▶ [Work to be completed]: Format every line of the entries below as a JSON list of strings, one string per line, skipping blank lines. Leave the pictures out of the answer.

▶ [Available data]:
>> begin

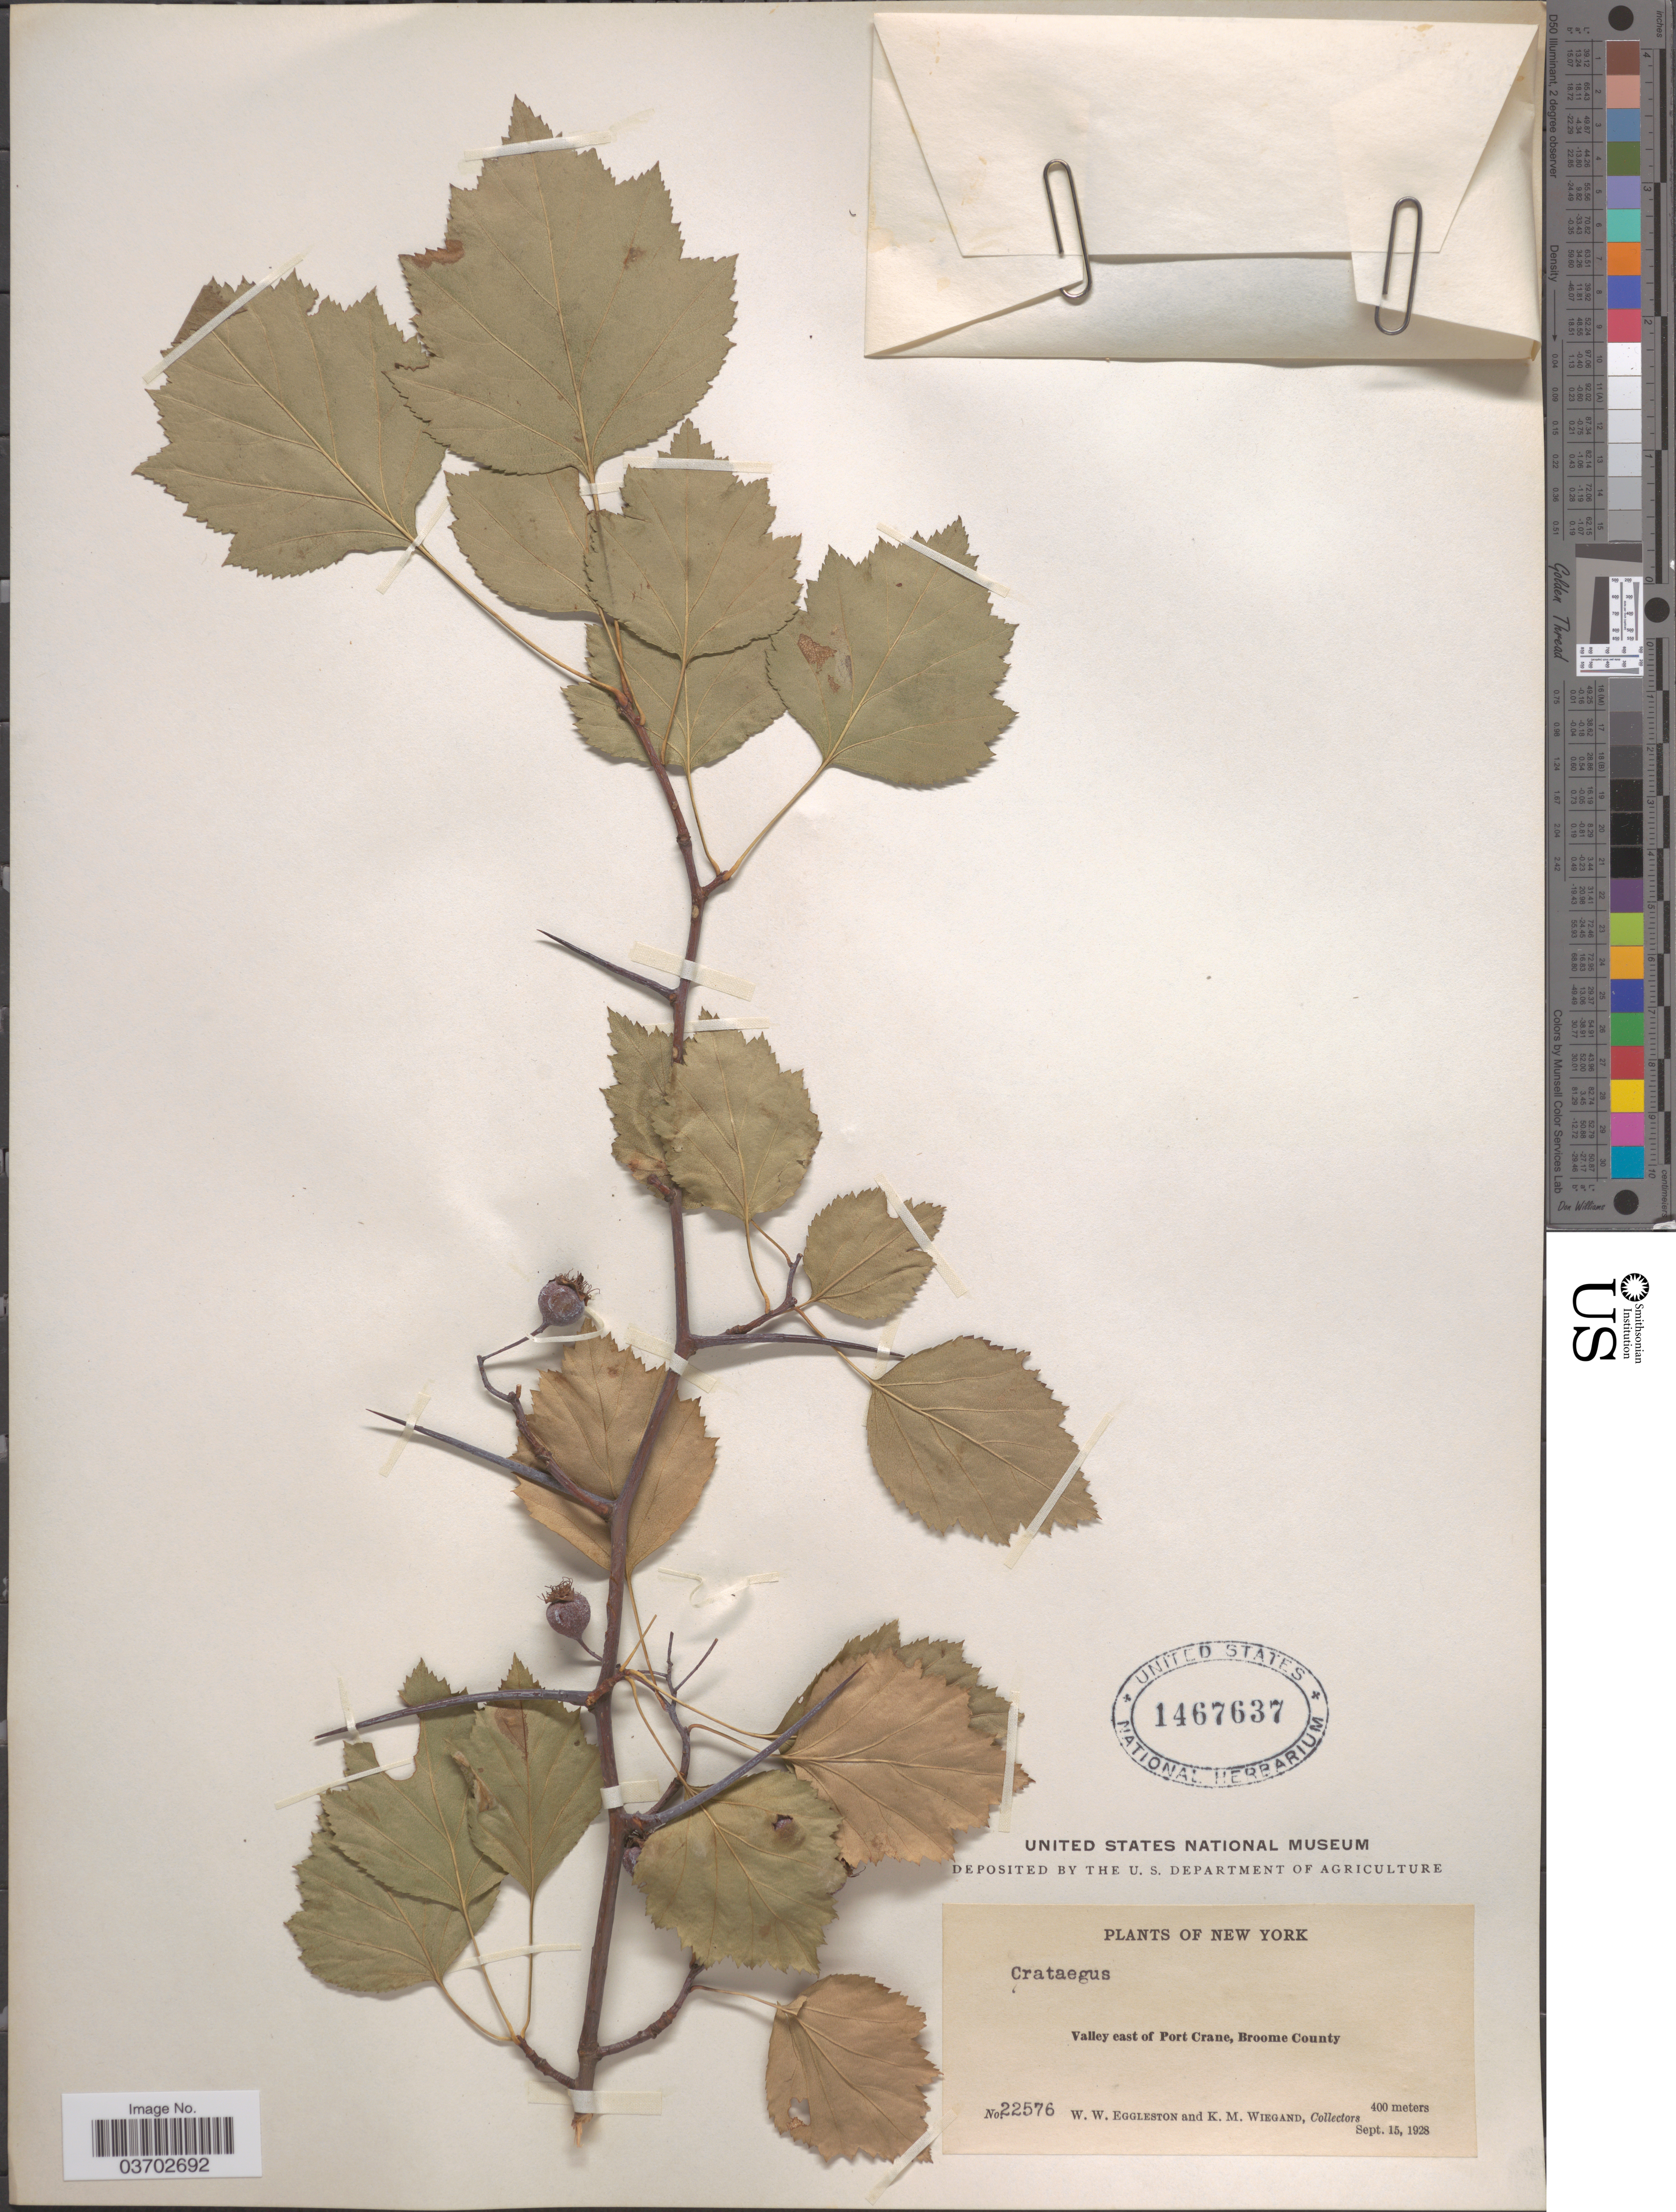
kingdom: Plantae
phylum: Tracheophyta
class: Magnoliopsida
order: Rosales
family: Rosaceae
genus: Crataegus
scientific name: Crataegus sp.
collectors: W. W. Eggleston & K. M. Wiegand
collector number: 22576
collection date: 1928-09-15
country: United States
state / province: New York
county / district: Broome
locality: Valley east of Port Crane, Broome County.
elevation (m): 400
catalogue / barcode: US 1467637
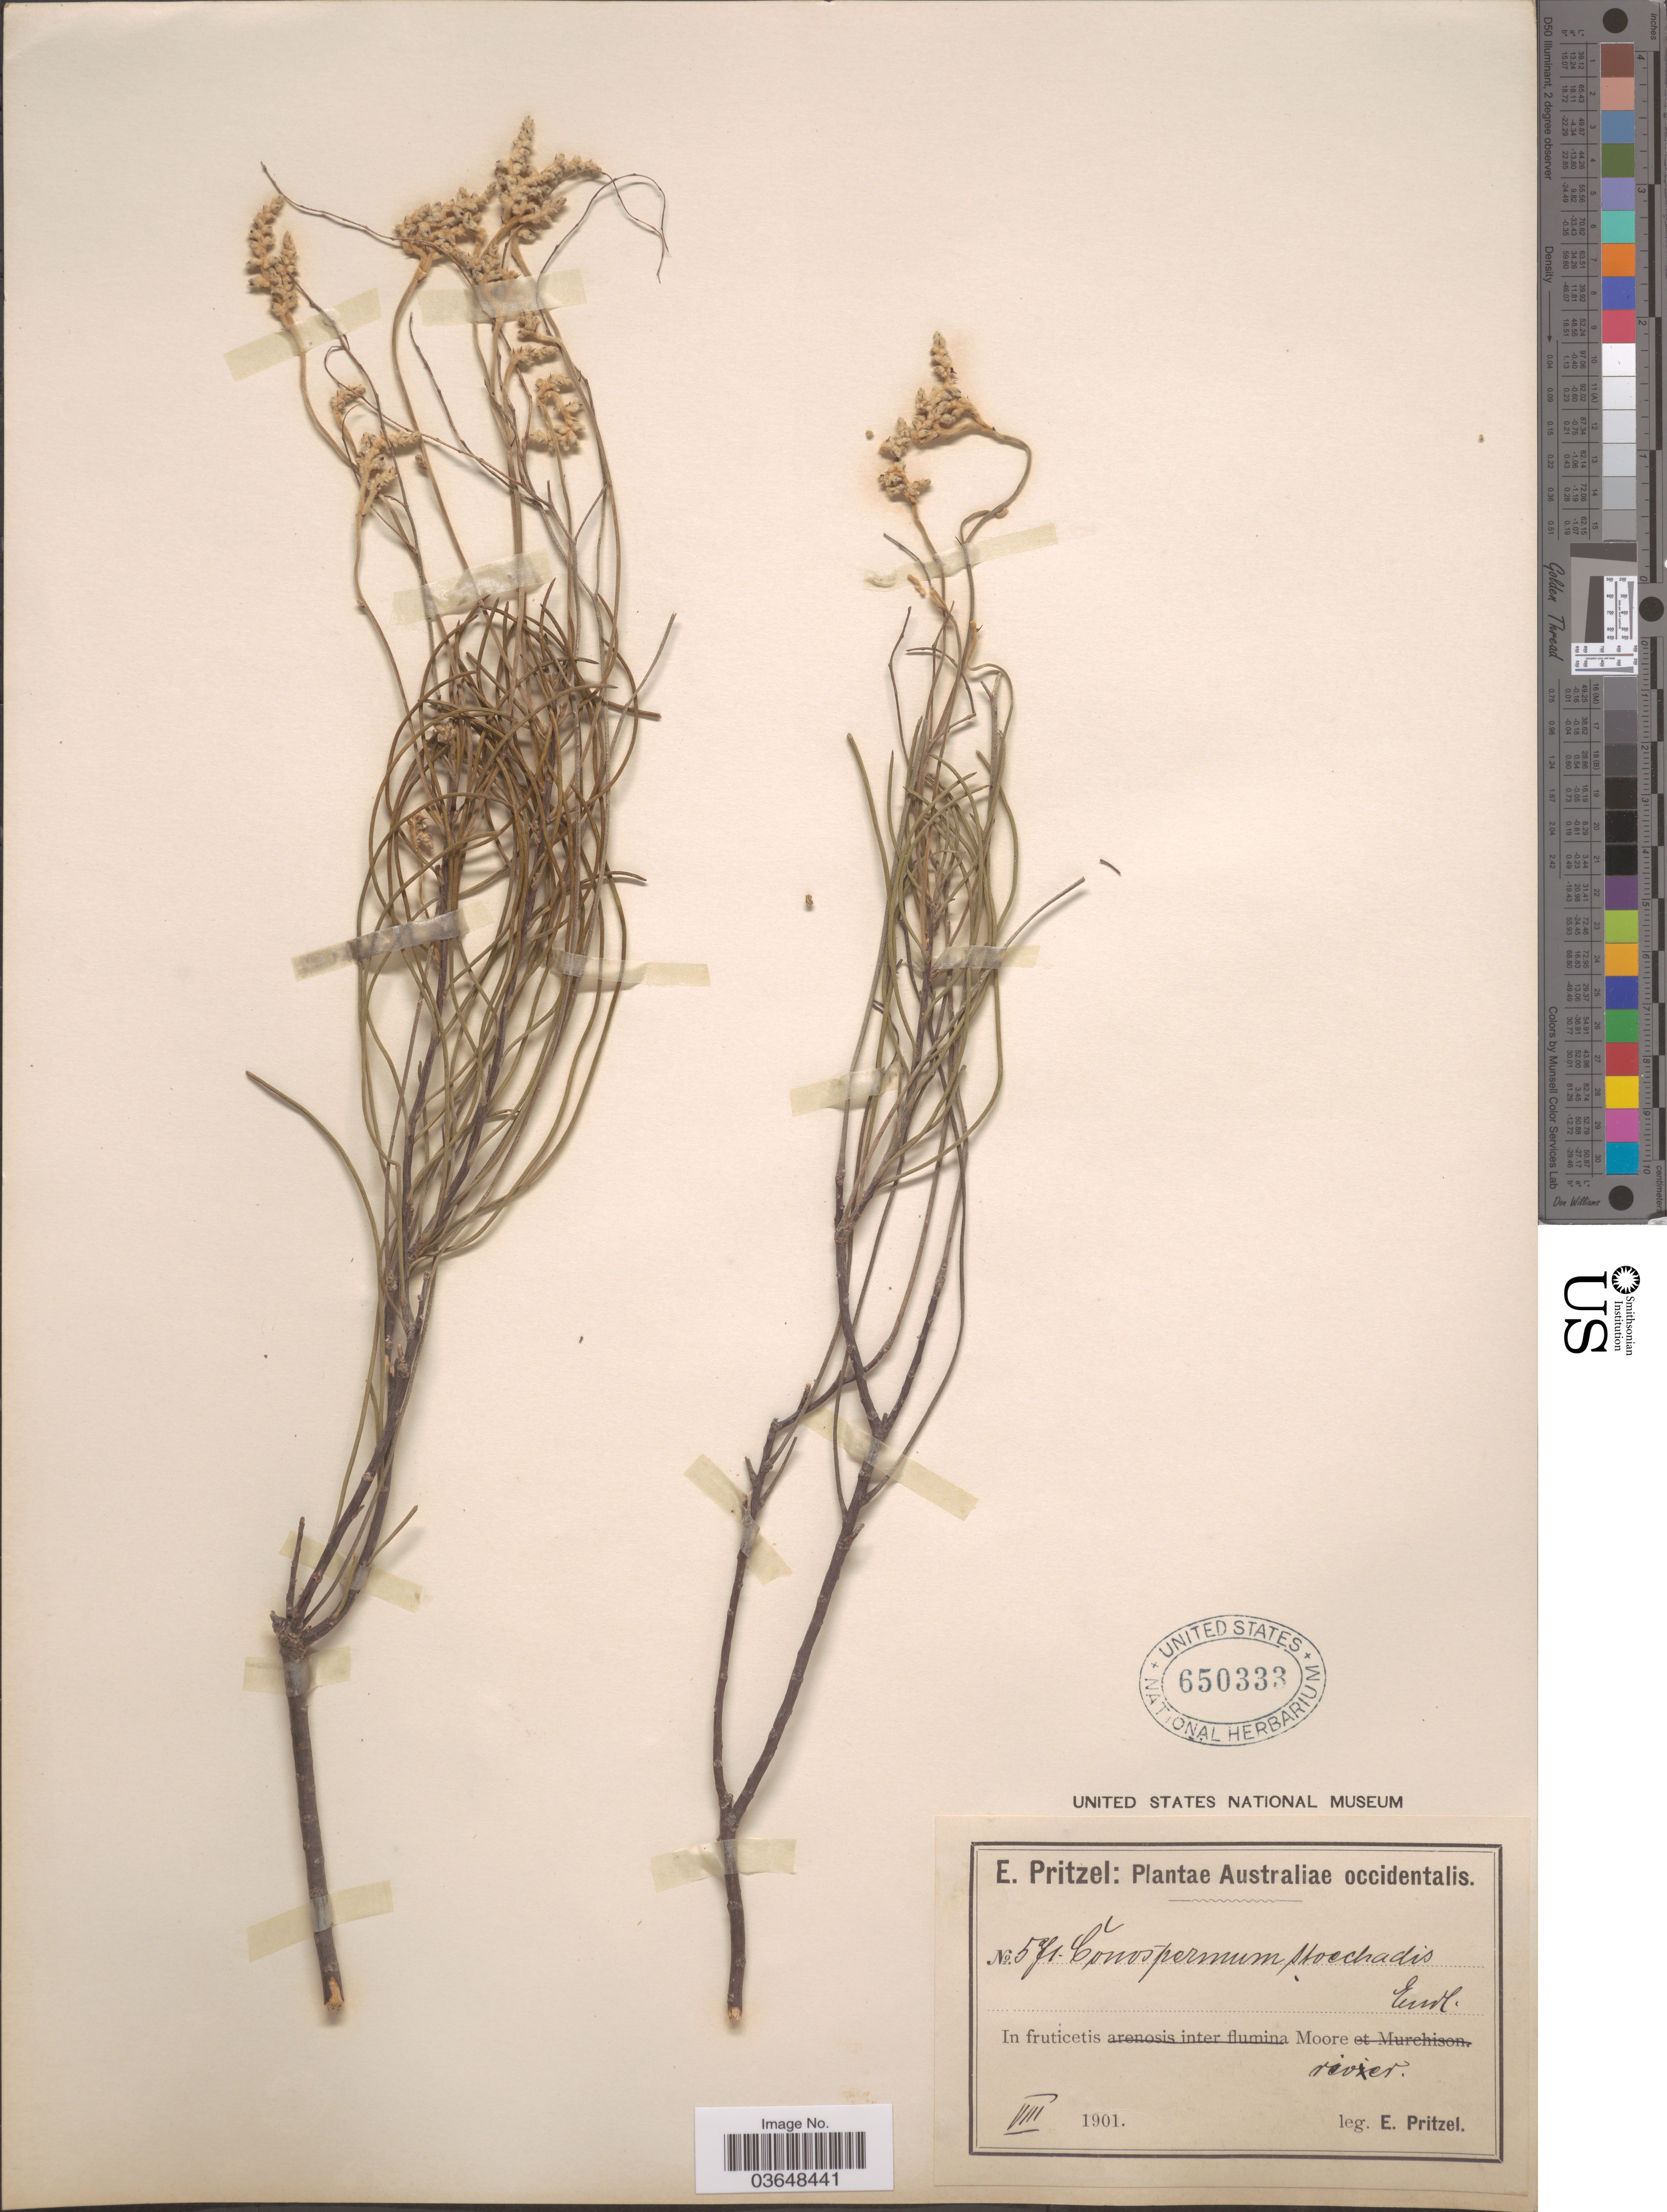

>> end

▶ [Exercise answer]:
[
  "kingdom: Plantae",
  "phylum: Tracheophyta",
  "class: Magnoliopsida",
  "order: Rosales",
  "family: Rosaceae",
  "genus: Crataegus",
  "scientific name: Crataegus sp.",
  "collectors: W. W. Eggleston & K. M. Wiegand",
  "collector number: 22576",
  "collection date: 1928-09-15",
  "country: United States",
  "state / province: New York",
  "county / district: Broome",
  "locality: Valley east of Port Crane, Broome County.",
  "elevation (m): 400",
  "catalogue / barcode: US 1467637"
]